Paolo Tarantino, MD, PhD:
The monarchE trial changed clinical practice several years ago by introducing adjuvant abemaciclib for 2 years and demonstrating improvements in IDFS for patients with high-risk HR-positive/HER2-negative breast cancer.16 Now we finally see a significant benefit in OS, albeit small, with a delta of 1.8% and a hazard ratio of 0.84. It is challenging to demonstrate an OS advantage in this population with early breast cancer. Even a small delta of 1.8% is clinically relevant and confirms current practice because we are already using abemaciclib in this population. I think it will lead to a stronger preference for abemaciclib over ribociclib in this very–high risk population of patients with more than 4 positive nodes or 1-3 positive nodes and other risk factors. I think I will prefer abemaciclib acknowledging that the toxicity profile of the 2 drugs is different and needs to be considered when making a treatment decision.

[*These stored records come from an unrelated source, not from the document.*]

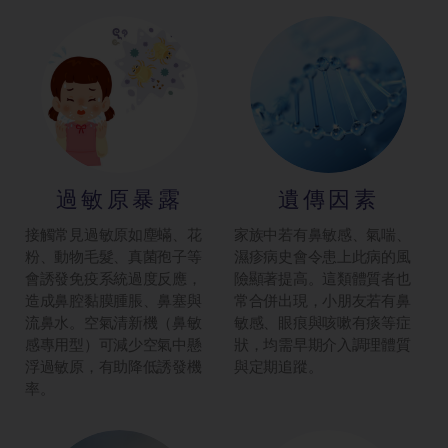
過敏原暴露
遺傳因素
接觸常見過敏原如塵蟎、花
家族中若有鼻敏感、氣喘、
粉、動物毛髮、真菌孢子等
濕疹病史會令患上此病的風
會誘發免疫系統過度反應，
險顯著提高。這類體質者也
造成鼻腔黏膜腫脹、鼻塞與
常合併出現，小朋友若有鼻
流鼻水。空氣清新機（鼻敏
敏感、眼痕與咳嗽有痰等症
感專用型）可減少空氣中懸
狀，均需早期介入調理體質
浮過敏原，有助降低誘發機
與定期追蹤。
率。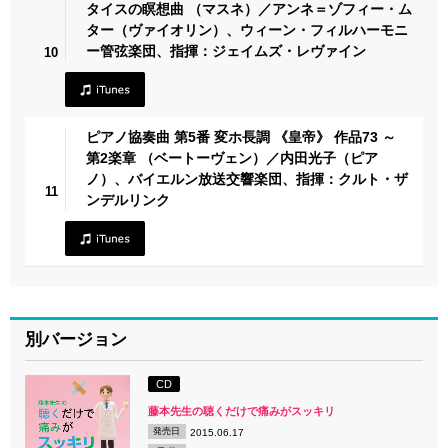
タイスの瞑想曲 （マスネ）／アンネ＝ゾフィー・ム
ター（ヴァイオリン）、ウィーン・フィルハーモニ
ー管弦楽団、指揮：ジェイムズ・レヴァイン
10
ピアノ協奏曲 第5番 変ホ長調 《皇帝》 作品73 ～
第2楽章 （ベートーヴェン）／内田光子（ピア
ノ）、バイエルン放送交響楽団、指揮：クルト・ザ
11
ンデルリンク
別バージョン
CD
藤本先生の聴くだけで痛みがスッキリ
発売日
2015.06.17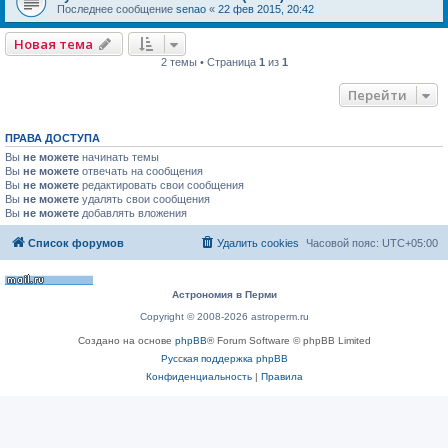
Последнее сообщение
senao
«
22 фев 2015, 20:42
Новая тема
2 темы • Страница
1
из
1
Перейти
ПРАВА ДОСТУПА
Вы
не можете
начинать темы
Вы
не можете
отвечать на сообщения
Вы
не можете
редактировать свои сообщения
Вы
не можете
удалять свои сообщения
Вы
не можете
добавлять вложения
Список форумов
Удалить cookies
Часовой пояс:
UTC+05:00
Астрономия в Перми
Copyright © 2008-2026 astroperm.ru
Создано на основе
phpBB
® Forum Software © phpBB Limited
Русская поддержка phpBB
Конфиденциальность
|
Правила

The 5-year update from NATALEE showed a maintained benefit in terms of IDFS and trend towards an OS benefit.20 Combined with the significant OS benefit with abemaciclib, this confirms that both abemaciclib and ribociclib are active in the adjuvant space. We need to see how the data keep maturing and whether the OS curves are going to remain separated in monarchE and if the positive OS trend in NATALEE continues with additional follow-up.